WHAT YOU HAVE TO DO
Copy the lines below, word for word, from the first through the line containing "index tip: (885, 924)". Leave the pictures out.

══ SOURCE DATA

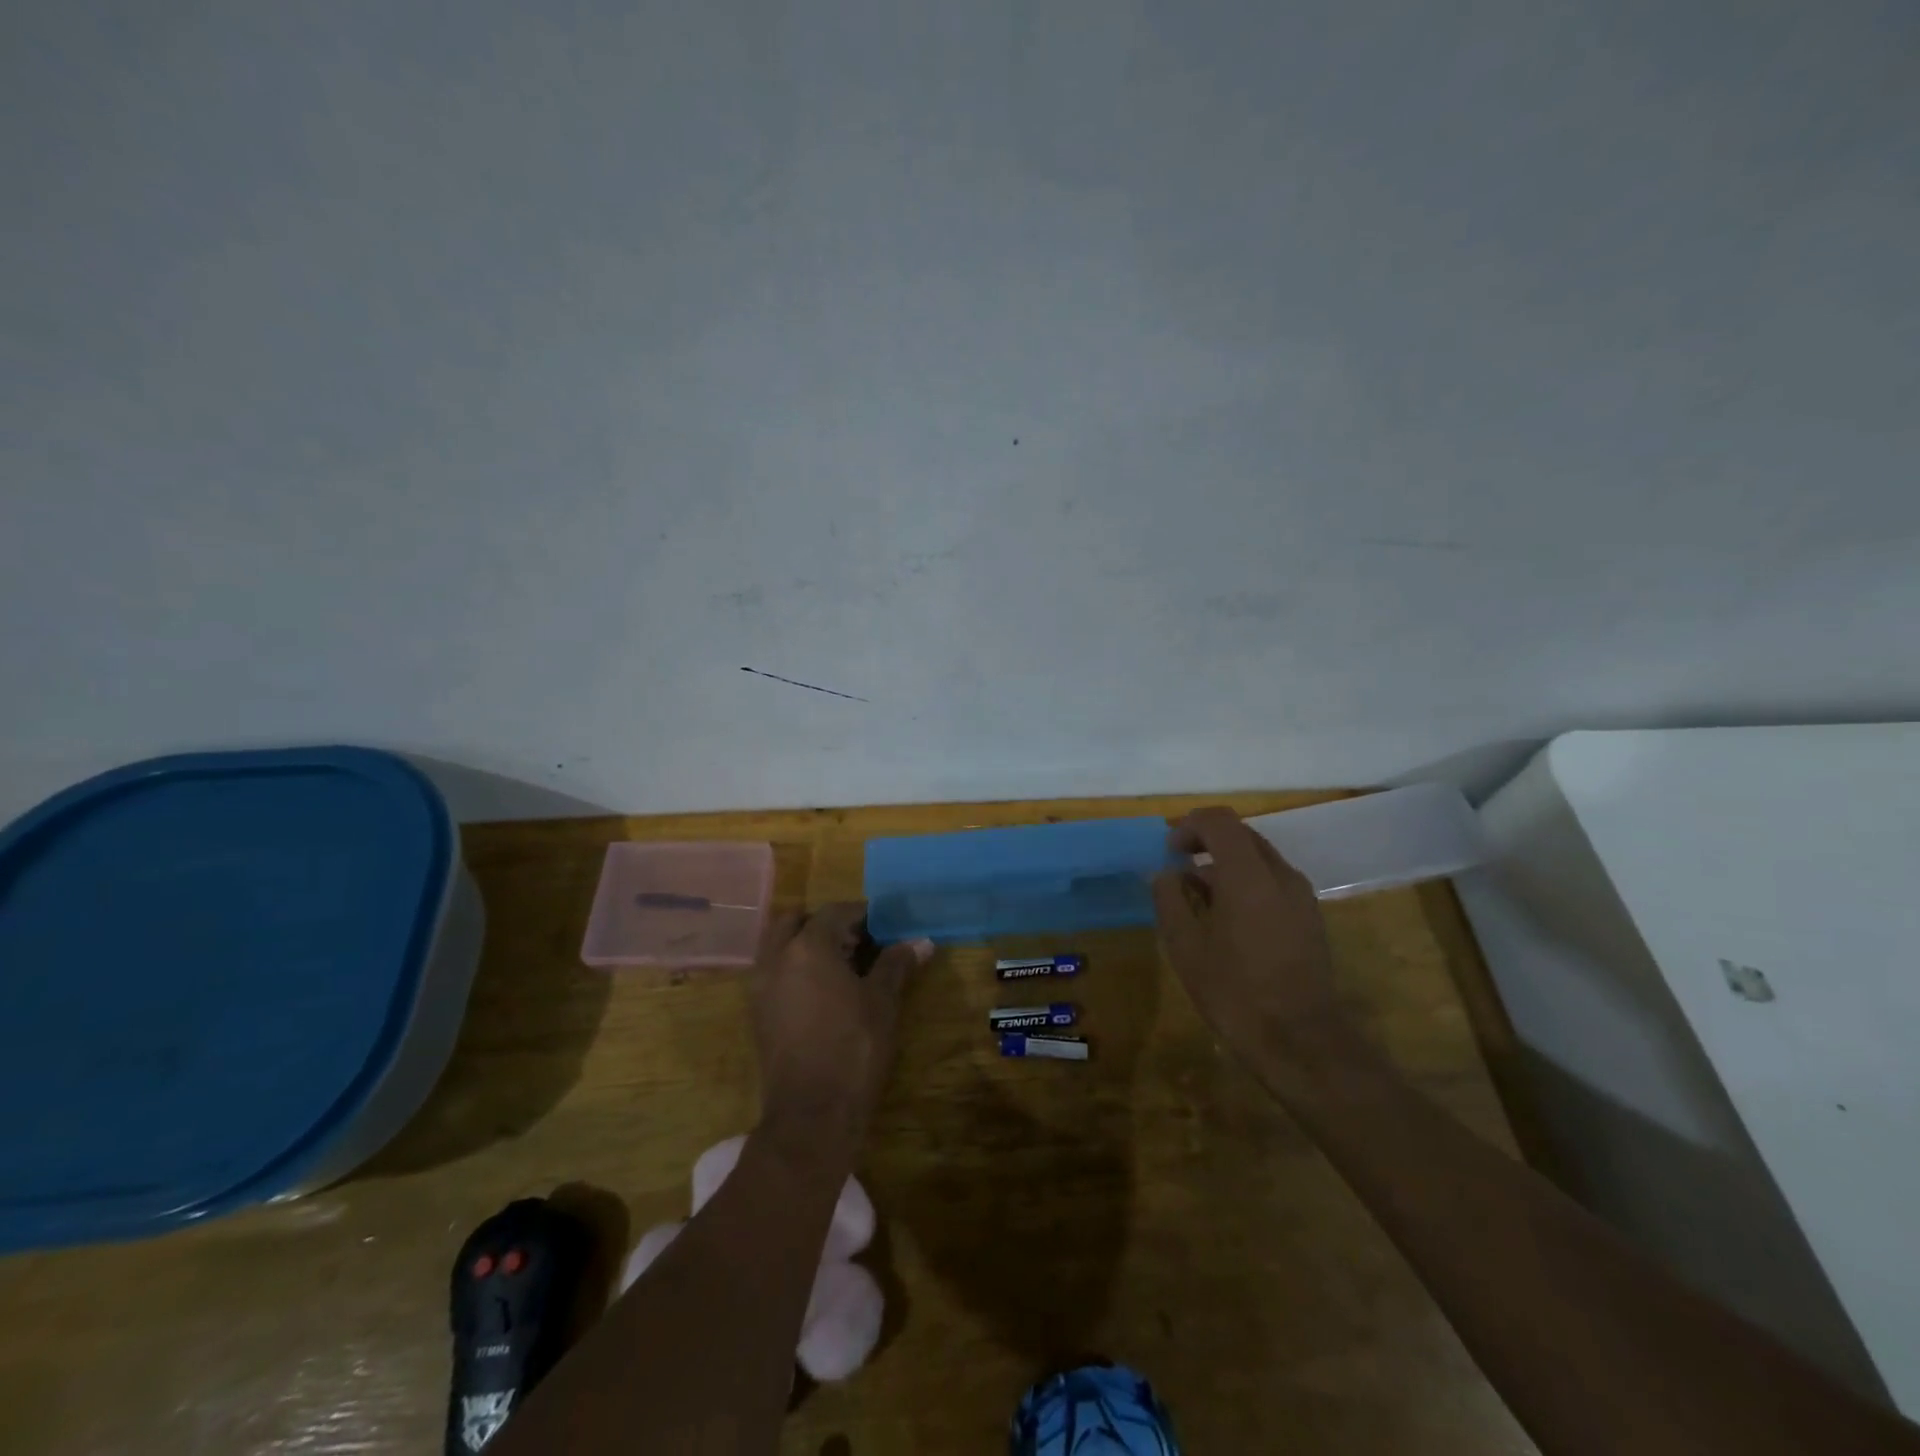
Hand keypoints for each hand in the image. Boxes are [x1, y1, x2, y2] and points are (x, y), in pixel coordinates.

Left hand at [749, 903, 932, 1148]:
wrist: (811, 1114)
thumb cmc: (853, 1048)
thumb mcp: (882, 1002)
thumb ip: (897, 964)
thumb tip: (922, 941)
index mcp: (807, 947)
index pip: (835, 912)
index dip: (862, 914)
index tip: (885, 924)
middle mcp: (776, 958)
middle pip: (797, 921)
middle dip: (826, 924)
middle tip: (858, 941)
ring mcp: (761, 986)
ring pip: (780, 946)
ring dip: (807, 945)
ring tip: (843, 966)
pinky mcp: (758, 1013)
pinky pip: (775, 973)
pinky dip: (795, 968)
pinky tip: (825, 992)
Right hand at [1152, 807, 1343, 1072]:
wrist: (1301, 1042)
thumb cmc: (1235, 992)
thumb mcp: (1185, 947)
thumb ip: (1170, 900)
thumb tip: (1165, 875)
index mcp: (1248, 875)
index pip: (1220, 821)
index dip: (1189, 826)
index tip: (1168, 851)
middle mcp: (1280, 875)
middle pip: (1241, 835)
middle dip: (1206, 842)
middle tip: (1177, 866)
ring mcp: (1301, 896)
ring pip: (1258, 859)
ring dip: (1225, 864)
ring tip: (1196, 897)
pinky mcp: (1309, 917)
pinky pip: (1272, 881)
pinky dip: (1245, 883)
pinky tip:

════

ANSWER TO THE PROBLEM
Hand keypoints for each hand in the image. Boxes are [x1, y1, x2, y2] and points are (x, y), in pixel coordinates.

Left hand at [749, 903, 932, 1148]:
wrist: (811, 1114)
thumb cmc: (853, 1048)
thumb mcp: (882, 1002)
thumb ip: (897, 964)
thumb tip: (922, 941)
index mcp: (807, 947)
index pip: (835, 912)
index dip: (862, 914)
index tip: (885, 924)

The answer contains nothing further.